Напиши поподробнее о своих планах, чем ты собираешься заняться. Продвигается ли что-нибудь в издательстве с твоей книгой?
Я буду часто писать тебе. А скоро, наверное, будет какой-нибудь телефон, по которому ты смог бы звонить мне.
Очень жду твоего письма».
«Теперь-то я знаю, что этот кусок про романтическую бабушку был ложью. Я пока еще не знаю (или никогда не буду знать), что было правдой, надеюсь к концу маминого повествования мы доберемся и до правды наших родов. Но никакой романтической любви к коммунисту точно не было. Нет, Кельн был и коммунисты были, но не тогда и не так, и совсем не в связи с названными мамой в письме к папе обстоятельствами. А что же было? А важно ли это?»
Почему-то это письмо мама ничем не сопроводила. Или уже сил не осталось. Или проплакала над ним, а после просто заклеила его в конверт, и отправила дочери, и забыла про свою приписочку. Дочь так привыкла к ее приписочкам. Они ей нравятся.
«18 июня 1996 г. Соскучился без тебя. И вот сел после разговора с тобой писать тебе письмо. Пишешь, вроде бы как и вместе с тобой, девочка моя.
Еще один день, и еще одна ночь без тебя. Ты так далеко, что я уже почти не чувствую твоего дыхания, которое мне так часто снилось по ночам, пока мы не встретились однажды, и я узнал тебя по дыханию из сна.

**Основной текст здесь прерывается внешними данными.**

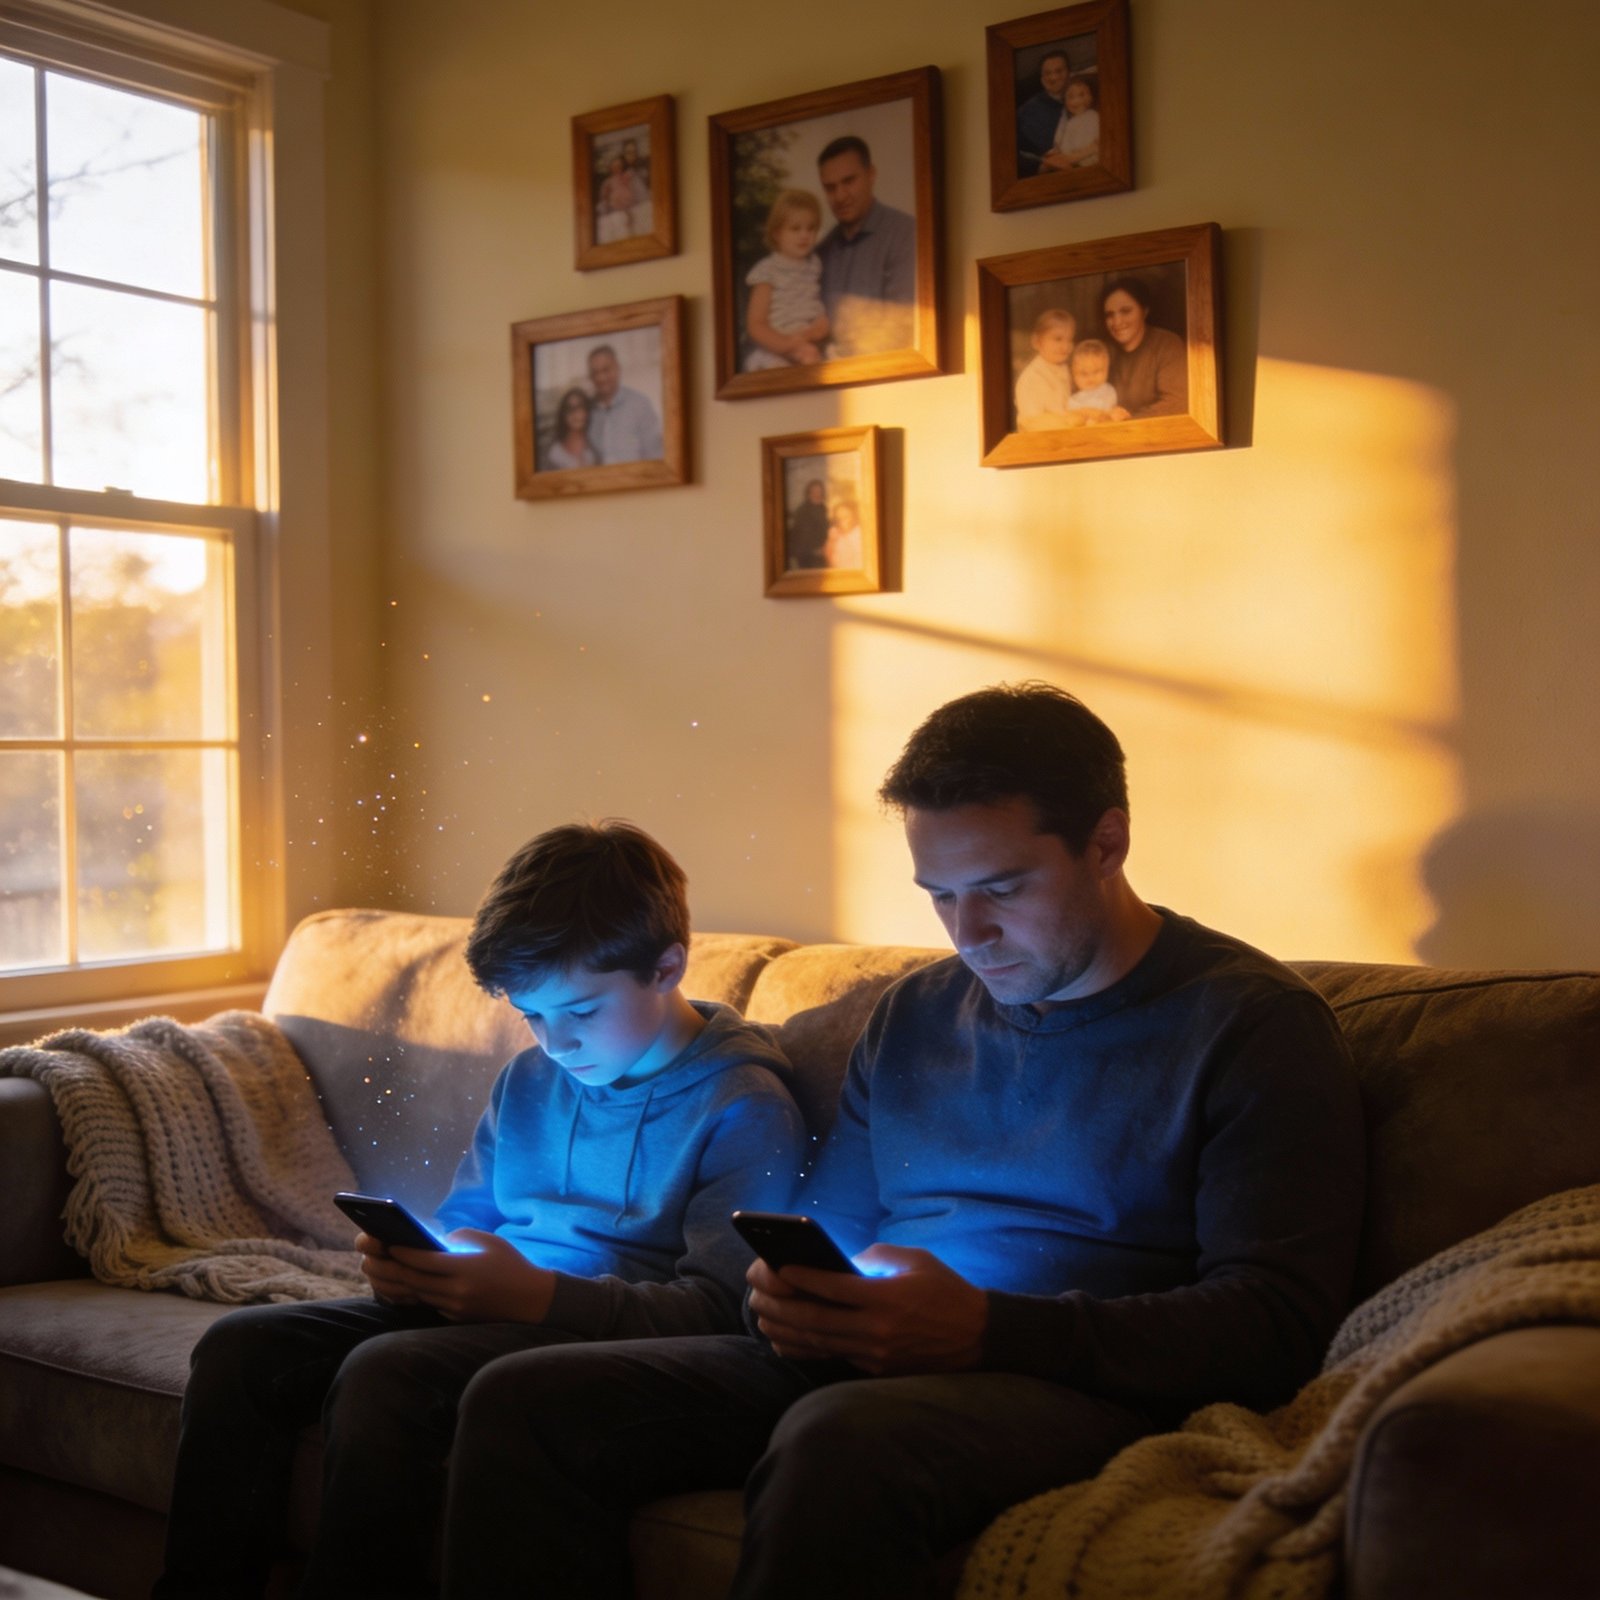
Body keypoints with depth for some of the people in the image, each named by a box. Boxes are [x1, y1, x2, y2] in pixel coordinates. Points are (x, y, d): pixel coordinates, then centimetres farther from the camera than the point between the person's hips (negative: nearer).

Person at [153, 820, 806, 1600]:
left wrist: (537, 1295, -25)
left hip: (607, 1327, -7)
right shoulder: (528, 1081, 16)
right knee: (239, 1346, -10)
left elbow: (721, 1306, -16)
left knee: (384, 1371, -32)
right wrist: (413, 1262, -1)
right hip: (484, 1303, 8)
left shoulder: (745, 1109, -8)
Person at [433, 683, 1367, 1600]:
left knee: (839, 1438, -38)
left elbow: (1275, 1323, -11)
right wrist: (794, 1292, -1)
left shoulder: (1254, 1023, -2)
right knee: (527, 1400, -15)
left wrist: (990, 1327, -21)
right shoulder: (914, 1014, 19)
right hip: (859, 1364, 6)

Я тебя прошу, очень осторожно о любой физиологии – связано ли это с опасностью пополнеть или просто с намеком на описание какой-нибудь части твоего тела. Я не в состоянии спокойно все это выносить, я сразу же начинаю воображать твои бедра, твой зад, который поправился именно в тех обольстительных местах, где еще не зад, но уже не бедра. Я же представляю свои руки, я начинаю чувствовать на расстоянии, я, странно, начинаю обижаться на то, что эти немыслимо теплые и острые места стали менее совершенны. Впрочем, от этой обиды ощущение твоей плоти и близости к ней становится еще более ясным и твердым.